Assignment –
Give back every line of the material below, word for word and in the same order.
-- Data for review follows --
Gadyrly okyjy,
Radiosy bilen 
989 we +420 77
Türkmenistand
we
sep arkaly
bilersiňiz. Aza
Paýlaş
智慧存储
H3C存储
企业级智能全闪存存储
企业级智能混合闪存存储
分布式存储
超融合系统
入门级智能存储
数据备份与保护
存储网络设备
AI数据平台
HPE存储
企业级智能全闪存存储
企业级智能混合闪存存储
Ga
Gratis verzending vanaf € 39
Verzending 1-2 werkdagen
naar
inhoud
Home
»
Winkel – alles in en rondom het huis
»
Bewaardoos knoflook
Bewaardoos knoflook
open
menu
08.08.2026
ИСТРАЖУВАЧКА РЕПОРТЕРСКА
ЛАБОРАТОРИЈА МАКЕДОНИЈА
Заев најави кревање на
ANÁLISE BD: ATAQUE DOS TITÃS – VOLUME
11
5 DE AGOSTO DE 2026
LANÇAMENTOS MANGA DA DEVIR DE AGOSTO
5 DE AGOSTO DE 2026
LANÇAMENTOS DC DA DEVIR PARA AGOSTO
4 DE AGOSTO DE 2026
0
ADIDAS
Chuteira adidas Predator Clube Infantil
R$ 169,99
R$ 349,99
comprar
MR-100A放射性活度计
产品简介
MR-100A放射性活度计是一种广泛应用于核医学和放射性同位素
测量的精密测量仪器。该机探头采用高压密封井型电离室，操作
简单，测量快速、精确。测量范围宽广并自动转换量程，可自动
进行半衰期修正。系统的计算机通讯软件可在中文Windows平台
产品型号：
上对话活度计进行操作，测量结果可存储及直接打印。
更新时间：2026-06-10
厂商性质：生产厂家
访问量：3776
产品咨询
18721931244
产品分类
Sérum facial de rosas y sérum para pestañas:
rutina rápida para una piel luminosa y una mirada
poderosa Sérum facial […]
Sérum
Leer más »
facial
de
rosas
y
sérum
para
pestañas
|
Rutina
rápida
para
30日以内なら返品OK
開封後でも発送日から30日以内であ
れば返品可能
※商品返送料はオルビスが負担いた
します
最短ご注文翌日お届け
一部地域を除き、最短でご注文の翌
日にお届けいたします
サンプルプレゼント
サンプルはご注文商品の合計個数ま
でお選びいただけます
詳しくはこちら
-- Data for review concluded --
Answer for the task –
Gadyrly okyjy,
Radiosy bilen 
989 we +420 77
Türkmenistand
we
sep arkaly
bilersiňiz. Aza
Paýlaş
智慧存储
H3C存储
企业级智能全闪存存储
企业级智能混合闪存存储
分布式存储
超融合系统
入门级智能存储
数据备份与保护
存储网络设备
AI数据平台
HPE存储
企业级智能全闪存存储
企业级智能混合闪存存储
Ga
Gratis verzending vanaf € 39
Verzending 1-2 werkdagen
naar
inhoud
Home
»
Winkel – alles in en rondom het huis
»
Bewaardoos knoflook
Bewaardoos knoflook
open
menu
08.08.2026
ИСТРАЖУВАЧКА РЕПОРТЕРСКА
ЛАБОРАТОРИЈА МАКЕДОНИЈА
Заев најави кревање на
ANÁLISE BD: ATAQUE DOS TITÃS – VOLUME
11
5 DE AGOSTO DE 2026
LANÇAMENTOS MANGA DA DEVIR DE AGOSTO
5 DE AGOSTO DE 2026
LANÇAMENTOS DC DA DEVIR PARA AGOSTO
4 DE AGOSTO DE 2026
0
ADIDAS
Chuteira adidas Predator Clube Infantil
R$ 169,99
R$ 349,99
comprar
MR-100A放射性活度计
产品简介
MR-100A放射性活度计是一种广泛应用于核医学和放射性同位素
测量的精密测量仪器。该机探头采用高压密封井型电离室，操作
简单，测量快速、精确。测量范围宽广并自动转换量程，可自动
进行半衰期修正。系统的计算机通讯软件可在中文Windows平台
产品型号：
上对话活度计进行操作，测量结果可存储及直接打印。
更新时间：2026-06-10
厂商性质：生产厂家
访问量：3776
产品咨询
18721931244
产品分类
Sérum facial de rosas y sérum para pestañas:
rutina rápida para una piel luminosa y una mirada
poderosa Sérum facial […]
Sérum
Leer más »
facial
de
rosas
y
sérum
para
pestañas
|
Rutina
rápida
para
30日以内なら返品OK
開封後でも発送日から30日以内であ
れば返品可能
※商品返送料はオルビスが負担いた
します
最短ご注文翌日お届け
一部地域を除き、最短でご注文の翌
日にお届けいたします
サンプルプレゼント
サンプルはご注文商品の合計個数ま
でお選びいただけます
詳しくはこちら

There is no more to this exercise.